**INPUT DATA:**

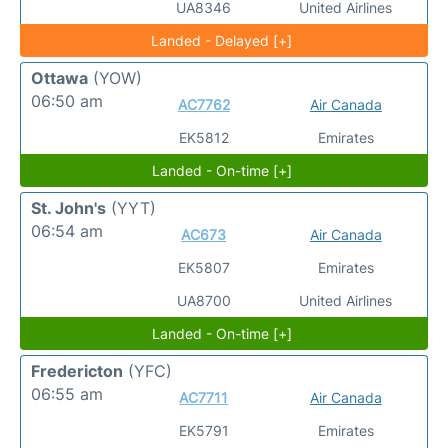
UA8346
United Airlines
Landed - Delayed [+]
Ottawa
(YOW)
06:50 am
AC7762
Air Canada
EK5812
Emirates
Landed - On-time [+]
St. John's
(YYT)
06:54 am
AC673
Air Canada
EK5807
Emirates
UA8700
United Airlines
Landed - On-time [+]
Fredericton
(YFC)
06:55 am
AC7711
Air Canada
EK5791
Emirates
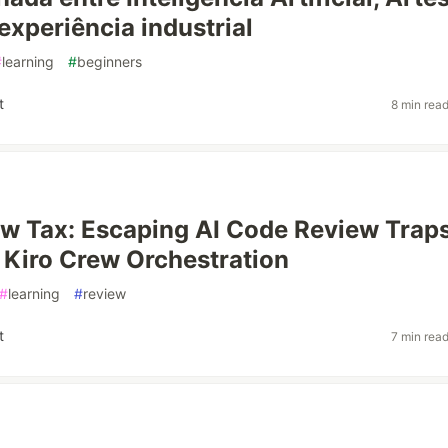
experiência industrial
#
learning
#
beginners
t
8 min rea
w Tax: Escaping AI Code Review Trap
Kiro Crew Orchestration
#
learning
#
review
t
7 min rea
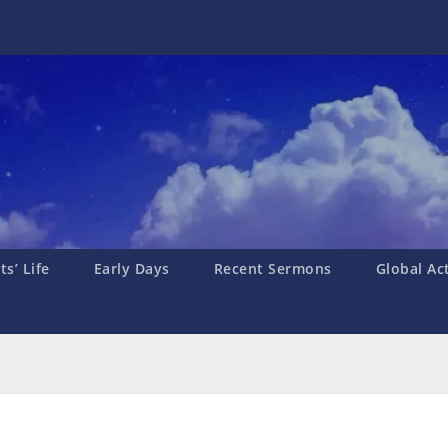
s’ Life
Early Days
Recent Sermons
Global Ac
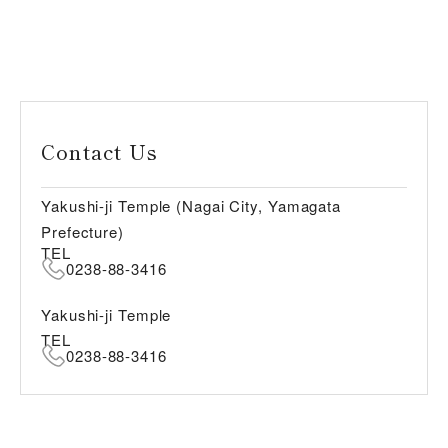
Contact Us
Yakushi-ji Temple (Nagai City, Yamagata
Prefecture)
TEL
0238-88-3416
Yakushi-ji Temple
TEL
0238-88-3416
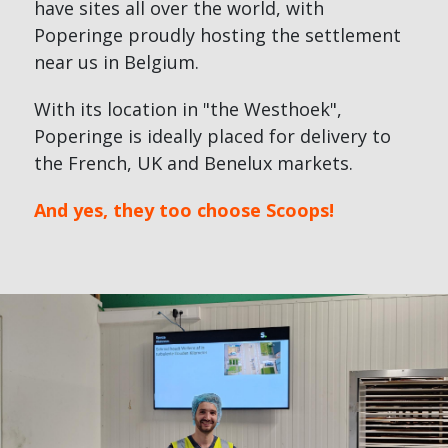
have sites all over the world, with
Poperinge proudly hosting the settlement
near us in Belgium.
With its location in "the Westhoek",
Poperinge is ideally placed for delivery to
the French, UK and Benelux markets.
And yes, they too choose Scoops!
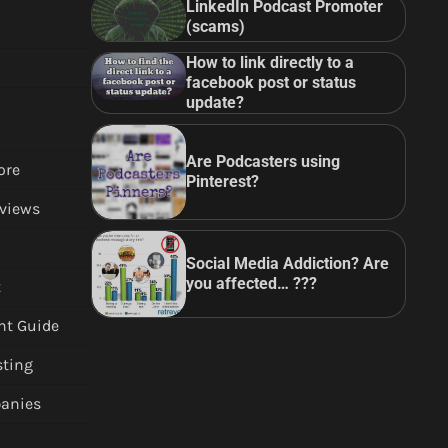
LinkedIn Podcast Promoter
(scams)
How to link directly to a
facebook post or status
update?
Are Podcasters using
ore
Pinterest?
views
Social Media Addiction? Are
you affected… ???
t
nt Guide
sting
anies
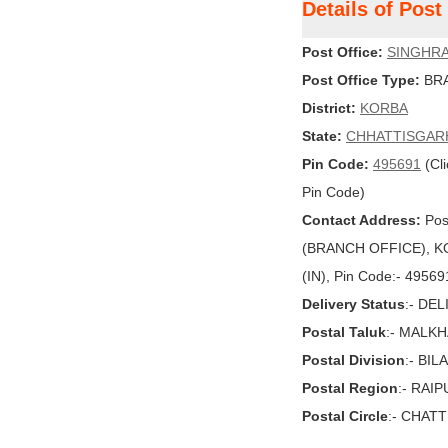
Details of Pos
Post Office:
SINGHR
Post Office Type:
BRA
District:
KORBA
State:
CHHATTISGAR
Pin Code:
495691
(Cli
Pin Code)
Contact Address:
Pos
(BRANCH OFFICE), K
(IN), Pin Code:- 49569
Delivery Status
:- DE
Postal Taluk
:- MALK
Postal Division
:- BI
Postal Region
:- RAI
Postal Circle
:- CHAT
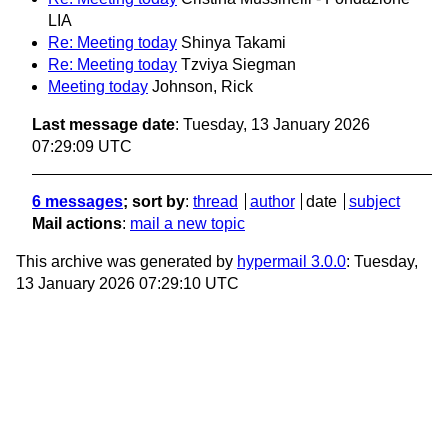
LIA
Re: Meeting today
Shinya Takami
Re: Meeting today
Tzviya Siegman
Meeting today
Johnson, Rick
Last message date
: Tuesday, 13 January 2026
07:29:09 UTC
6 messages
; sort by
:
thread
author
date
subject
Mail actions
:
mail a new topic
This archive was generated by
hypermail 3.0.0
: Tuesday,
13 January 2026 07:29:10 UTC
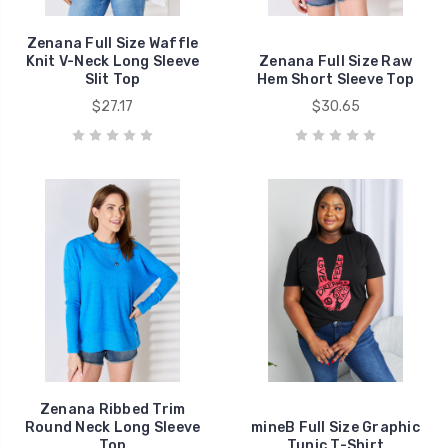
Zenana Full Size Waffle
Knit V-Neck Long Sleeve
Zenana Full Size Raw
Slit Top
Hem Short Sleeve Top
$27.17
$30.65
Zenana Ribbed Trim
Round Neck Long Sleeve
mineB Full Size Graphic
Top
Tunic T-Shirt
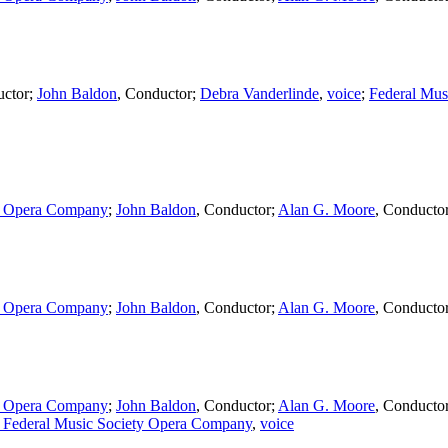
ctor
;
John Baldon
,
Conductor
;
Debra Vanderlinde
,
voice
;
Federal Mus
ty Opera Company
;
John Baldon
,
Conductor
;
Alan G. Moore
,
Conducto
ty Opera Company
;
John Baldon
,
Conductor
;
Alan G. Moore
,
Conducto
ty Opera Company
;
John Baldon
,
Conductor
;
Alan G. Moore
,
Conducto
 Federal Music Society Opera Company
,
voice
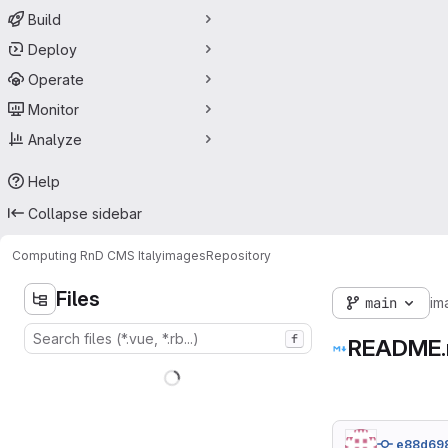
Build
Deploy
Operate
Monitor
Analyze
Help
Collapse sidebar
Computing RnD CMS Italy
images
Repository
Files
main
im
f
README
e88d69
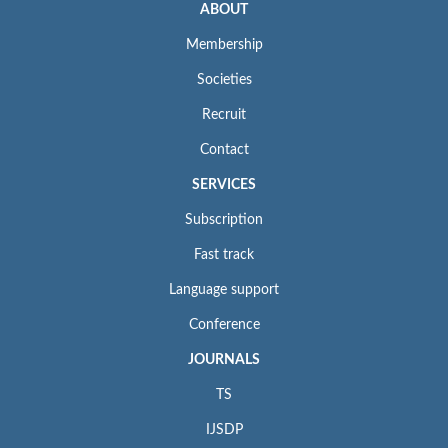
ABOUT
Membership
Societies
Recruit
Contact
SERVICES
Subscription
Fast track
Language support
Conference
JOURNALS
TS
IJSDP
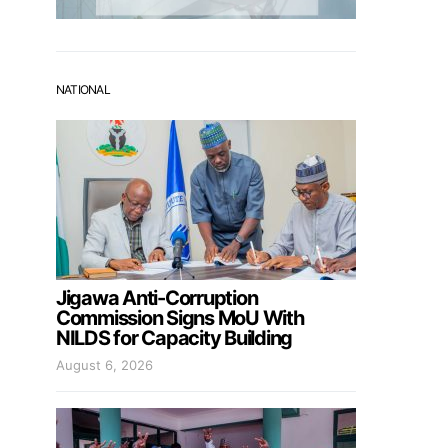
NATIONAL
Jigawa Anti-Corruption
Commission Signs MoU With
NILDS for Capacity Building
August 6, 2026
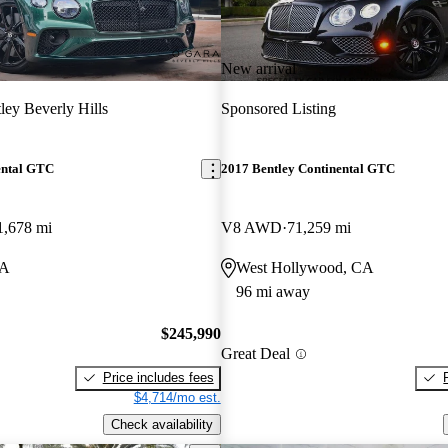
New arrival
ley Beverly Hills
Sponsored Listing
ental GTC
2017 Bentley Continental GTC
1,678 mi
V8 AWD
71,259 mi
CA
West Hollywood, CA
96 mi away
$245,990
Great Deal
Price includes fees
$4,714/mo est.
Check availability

**ASSIGNMENT:** Reproduce every line of text in the material above, word for word and in the same order. Leave the pictures out of your answer.

**SOLUTION FOR THIS TASK:**
UA8346
United Airlines
Landed - Delayed [+]
Ottawa
(YOW)
06:50 am
AC7762
Air Canada
EK5812
Emirates
Landed - On-time [+]
St. John's
(YYT)
06:54 am
AC673
Air Canada
EK5807
Emirates
UA8700
United Airlines
Landed - On-time [+]
Fredericton
(YFC)
06:55 am
AC7711
Air Canada
EK5791
Emirates
experiência industrial
#
learning
#
beginners
t
8 min rea
w Tax: Escaping AI Code Review Trap
Kiro Crew Orchestration
#
learning
#
review
t
7 min rea
s’ Life
Early Days
Recent Sermons
Global Ac
Contact Us
Yakushi-ji Temple (Nagai City, Yamagata
Prefecture)
TEL
0238-88-3416
Yakushi-ji Temple
TEL
0238-88-3416
have sites all over the world, with
Poperinge proudly hosting the settlement
near us in Belgium.
With its location in "the Westhoek",
Poperinge is ideally placed for delivery to
the French, UK and Benelux markets.
And yes, they too choose Scoops!
LinkedIn Podcast Promoter
(scams)
How to link directly to a
facebook post or status
update?
Are Podcasters using
ore
Pinterest?
views
Social Media Addiction? Are
you affected… ???
t
nt Guide
sting
anies
Details of Pos
Post Office:
SINGHR
Post Office Type:
BRA
District:
KORBA
State:
CHHATTISGAR
Pin Code:
495691
(Cli
Pin Code)
Contact Address:
Pos
(BRANCH OFFICE), K
(IN), Pin Code:- 49569
Delivery Status
:- DE
Postal Taluk
:- MALK
Postal Division
:- BI
Postal Region
:- RAI
Postal Circle
:- CHAT
LIA
Re: Meeting today
Shinya Takami
Re: Meeting today
Tzviya Siegman
Meeting today
Johnson, Rick
Last message date
: Tuesday, 13 January 2026
07:29:09 UTC
6 messages
; sort by
:
thread
author
date
subject
Mail actions
:
mail a new topic
This archive was generated by
hypermail 3.0.0
: Tuesday,
13 January 2026 07:29:10 UTC
Zenana Full Size Waffle
Knit V-Neck Long Sleeve
Zenana Full Size Raw
Slit Top
Hem Short Sleeve Top
$27.17
$30.65
Zenana Ribbed Trim
Round Neck Long Sleeve
mineB Full Size Graphic
Top
Tunic T-Shirt
ctor
;
John Baldon
,
Conductor
;
Debra Vanderlinde
,
voice
;
Federal Mus
ty Opera Company
;
John Baldon
,
Conductor
;
Alan G. Moore
,
Conducto
ty Opera Company
;
John Baldon
,
Conductor
;
Alan G. Moore
,
Conducto
ty Opera Company
;
John Baldon
,
Conductor
;
Alan G. Moore
,
Conducto
 Federal Music Society Opera Company
,
voice
Build
Deploy
Operate
Monitor
Analyze
Help
Collapse sidebar
Computing RnD CMS Italy
images
Repository
Files
main
im
f
README
e88d69
ABOUT
Membership
Societies
Recruit
Contact
SERVICES
Subscription
Fast track
Language support
Conference
JOURNALS
TS
IJSDP
NATIONAL
Jigawa Anti-Corruption
Commission Signs MoU With
NILDS for Capacity Building
August 6, 2026
New arrival
ley Beverly Hills
Sponsored Listing
ental GTC
2017 Bentley Continental GTC
1,678 mi
V8 AWD
71,259 mi
CA
West Hollywood, CA
96 mi away
$245,990
Great Deal
Price includes fees
$4,714/mo est.
Check availability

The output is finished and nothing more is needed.